───── TEXTO EXTRAÍDO

Apesar do nome parecido, grafite e grafismo não se referem ao mesmo tipo de arte.
Derivado de "grafitto", grafite é um tipo de arte que se refere a inscrições feitas em muros, paredes de edifícios e até mesmo no chão, que costumam refletir costumes, críticas e tendências estéticas de uma cultura, região ou classe social.
Há relatos de sua existência desde o Império Romano, em que os cidadãos escreviam relatos do dia a dia, piadas e até críticas ao governo.
Nas catacumbas romanas, onde se escondiam os cristãos para fugir da perseguição romana, também há desenhos retratando a vida de Jesus.
Até mesmo a arte pré-histórica pode ser considerada um tipo de grafite, já que também retrata a cultura dos povos da época.
O grafite, porém, só foi se tornar popular durante as décadas de 1960 e 1970, com temas como transgressão e contracultura em alta.
A transcrição nos muros era uma forma de protesto, principalmente na periferia, como o distrito do Bronx, em Nova York, nos Estados Unidos.
Já o grafismo é um caminho estético de repetição de linhas que formam desenhos geométricos.
É possível, por exemplo, fazer um grafite com grafismos, mas não necessariamente o contrário — já que o grafite se refere muito mais ao espaço em si e ao que é comunicado do que ao estilo de desenho.
Quais os principais tipos de grafismo?
O grafismo se diferencia pela direção de suas linhas. Veja:
Convergentes
As linhas saem de pontos diferentes e se encontram em uma mesma direção.
Divergentes
As linhas partem de um mesmo ponto e seguem para direções diferentes.
Paralelas
Estão sempre lado a lado seguindo a mesma direção, mas nunca se cruzam. A distância entre uma e outra também é sempre a mesma.
Perpendiculares
As linhas se cruzam formando ângulos retos (90º).
Grafismo indígena: identidade e resistência
Entre os indígenas, o grafismo é uma espécie de herança que conseguiu resistir à colonização e ao passar dos séculos. Caracteriza-se assim toda a arte gráfica geométrica produzida por povos indígenas dentro do território brasileiro.
Ele se mantém como uma forma de comunicação, de manifestação de religiosidade e até mesmo de status dentro das comunidades.
O grafismo aparece na pintura corporal, nos cestos, na cerâmica, no artesanato com miçangas e em diversas manifestações artísticas. Cada povo desenvolve um ou mais tipos de desenho.
A tinta
Como dito no início, o grafismo indígena é feito com materiais naturais, como urucum, jenipapo, mogno, açafrão e pau-brasil.
No geral, os pigmentos são extraídos das plantas, mas também podem ter origem animal, mineral e até mesmo de microrganismos.
O saber tradicional permitiu o desenvolvimento de diversas técnicas para a extração de tinta. Algumas sementes podem ter seu corante extraído quando espremidas; já outras precisam ser fervidas, raladas e peneiradas.
O urucum exige a fervura prolongada. Depois disso, é preciso deixar o pigmento esfriar para, aí sim, aplicá-lo no corpo.
Outro fator importante é que cada semente gera um tipo de cor. O urucum gera o pigmento vermelho; o preto é formato por uma mistura de jenipapo e fuligem; o amarelo, do açafrão; o branco, da tabatinga.

──────────

INSTRUÇÃO A → Transcreva literalmente o trecho do texto sobre grafite e grafismo que começa em "O grafismo se" e termina em "sempre a mesma.".
A listagem a seguir não tem relação alguma com o texto.

───── MATERIAL

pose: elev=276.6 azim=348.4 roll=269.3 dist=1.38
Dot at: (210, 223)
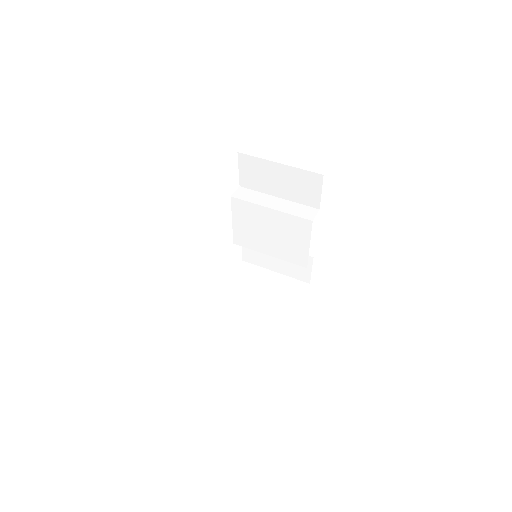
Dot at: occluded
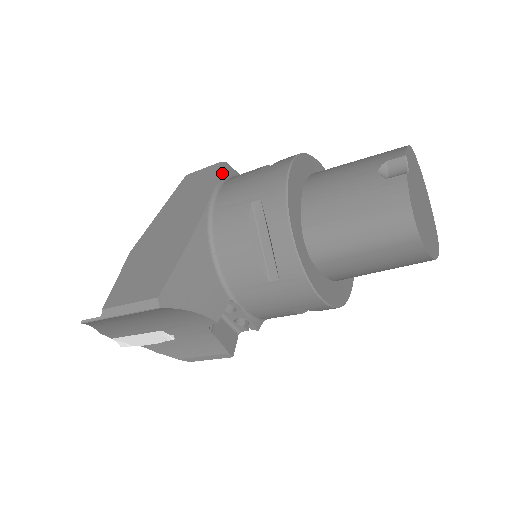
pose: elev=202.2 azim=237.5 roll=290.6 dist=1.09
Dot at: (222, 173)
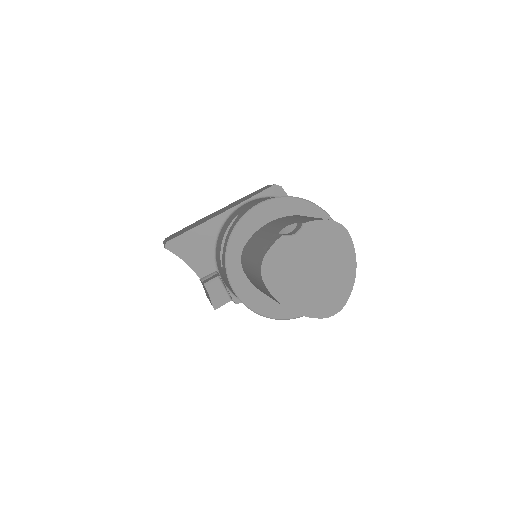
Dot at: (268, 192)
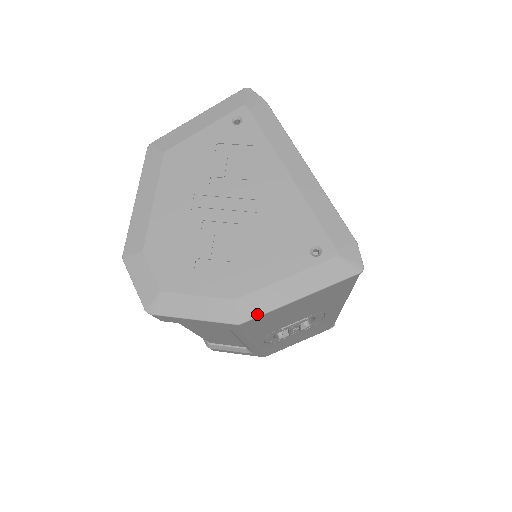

──────────

INSTRUÇÃO B → Reproduza toda a listagem trocando "pose" por "view" e mantendo o resto sem alterações. Deixe as imagens fora da resposta.

RESPOSTA COMPLETA A →
O grafismo se diferencia pela direção de suas linhas. Veja:
Convergentes
As linhas saem de pontos diferentes e se encontram em uma mesma direção.
Divergentes
As linhas partem de um mesmo ponto e seguem para direções diferentes.
Paralelas
Estão sempre lado a lado seguindo a mesma direção, mas nunca se cruzam. A distância entre uma e outra também é sempre a mesma.

RESPOSTA COMPLETA B →
view: elev=276.6 azim=348.4 roll=269.3 dist=1.38
Dot at: (210, 223)
Dot at: occluded
view: elev=202.2 azim=237.5 roll=290.6 dist=1.09
Dot at: (222, 173)
Dot at: (268, 192)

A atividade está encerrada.